LES RECOMMANDATIONS:
MISE EN PLACE DES COMMISSIONS INDÉPENDANTES et JURIDICTIONNELLES » Adhoc «
L’application de la jurisprudence TAS 2020/A/7507 Club Olympiques de Bamako contre Femafoot , pour combler un vide juridique lié à la fin des mandats des commissions indépendantes est une stratégie de continuité institutionnelle. Elle repose sur l’idée que l’administration du football ne peut s’arrêter, même en l’absence d’organes élus.
L’invocation de la jurisprudence TAS 2020/A/7507 (COB c. Femafoot) point 5 du dispositif , est un argument juridique de « poids lourd » pour débloquer le fiasco institutionnel actuel. Cette jurisprudence doit être appliquée pour combler le vide juridique laissé par la première réunion du Comex du 22 avril 2026 :
- Le principe de l’Analogie Statutaire
La motivation du TAS dans l’affaire COB exige que, lorsqu’un organe est devenu caduc (fin de mandat des commissions juridictionnelles), sa forme de remplacement doit respecter la stabilité institutionnelle.
Application actuelle : Le nouveau Comex ne peut pas se contenter de « gérer » les litiges (Ségou, Bamako) avec des commissions dont le mandat est expiré ou avec des membres nommés arbitrairement.
Obligation : S’il nomme des commissions ad hoc, ces dernières doivent être composées de manière strictement analogue aux commissions statutaires. Cela signifie qu’elles doivent respecter les mêmes quotas, les mêmes profils (magistrats, juristes) et, surtout, le même mode de légitimation.

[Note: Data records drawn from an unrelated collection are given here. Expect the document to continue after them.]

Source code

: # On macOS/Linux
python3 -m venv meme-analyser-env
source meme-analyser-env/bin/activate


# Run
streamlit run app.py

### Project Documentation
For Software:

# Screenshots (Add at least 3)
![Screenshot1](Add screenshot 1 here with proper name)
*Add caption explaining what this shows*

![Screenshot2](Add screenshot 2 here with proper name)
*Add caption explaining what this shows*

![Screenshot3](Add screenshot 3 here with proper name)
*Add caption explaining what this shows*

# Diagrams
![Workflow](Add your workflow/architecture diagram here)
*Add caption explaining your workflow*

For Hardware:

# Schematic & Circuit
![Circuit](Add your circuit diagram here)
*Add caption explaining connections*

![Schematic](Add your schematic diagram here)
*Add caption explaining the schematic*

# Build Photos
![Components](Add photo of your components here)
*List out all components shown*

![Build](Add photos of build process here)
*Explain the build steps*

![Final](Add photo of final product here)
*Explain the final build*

- Le respect des critères d’Indépendance et de Neutralité
Le TAS souligne que l’indépendance ne se présume pas, elle se prouve par l’absence de liens avec les membres du Comex.
Conflit d’intérêts
@: Selon la jurisprudence COB, une commission ne peut être considérée comme neutre si elle doit statuer sur des dossiers où un membre du Comex a un intérêt direct ou indirect.
Neutralité à Ségou et Bamako : Les membres des commissions ad hoc chargés de trancher le sort de l’Espérance de Médine ou de la Ligue de Bamako doivent être totalement extérieurs aux cercles d’influence du nouveau bureau de 21 membres. - Le Vide Juridique n’est pas un chèque en blanc
Le TAS 2020/A/7507 précise que le vide juridique dû à la fin des mandats ne donne pas le droit au Comex de s’octroyer des pouvoirs juridictionnels.
Le communiqué du Comex du 22 avril : En abordant « l’état des commissions » sans acter de nominations de commissions indépendantes respectant ces critères, le Comex s’expose à une annulation de toutes ses décisions futures.
La solution imposée par la jurisprudence : Le Comex doit, de toute urgence, proposer une liste de membres pour ces commissions ad hoc et la soumettre à une validation (même par consultation électronique des membres statutaires) pour respecter l’esprit démocratique des statuts, en attendant l’AGE.
Synthèse de la motivation pour le nouveau bureau :
Pour être « juridiquement correct », le Comex doit :
Nommer immédiatement des membres ad hoc pour les commissions de Discipline, de Recours , d’Éthique , d’ Audit et de Conformité .
Garantir que ces membres n’ont aucun lien avec les 21 élus (neutralité).
Respecter le nombre exact de membres prévu par les statuts (pas de commissions réduites à 2 ou 3 personnes pour faciliter les décisions).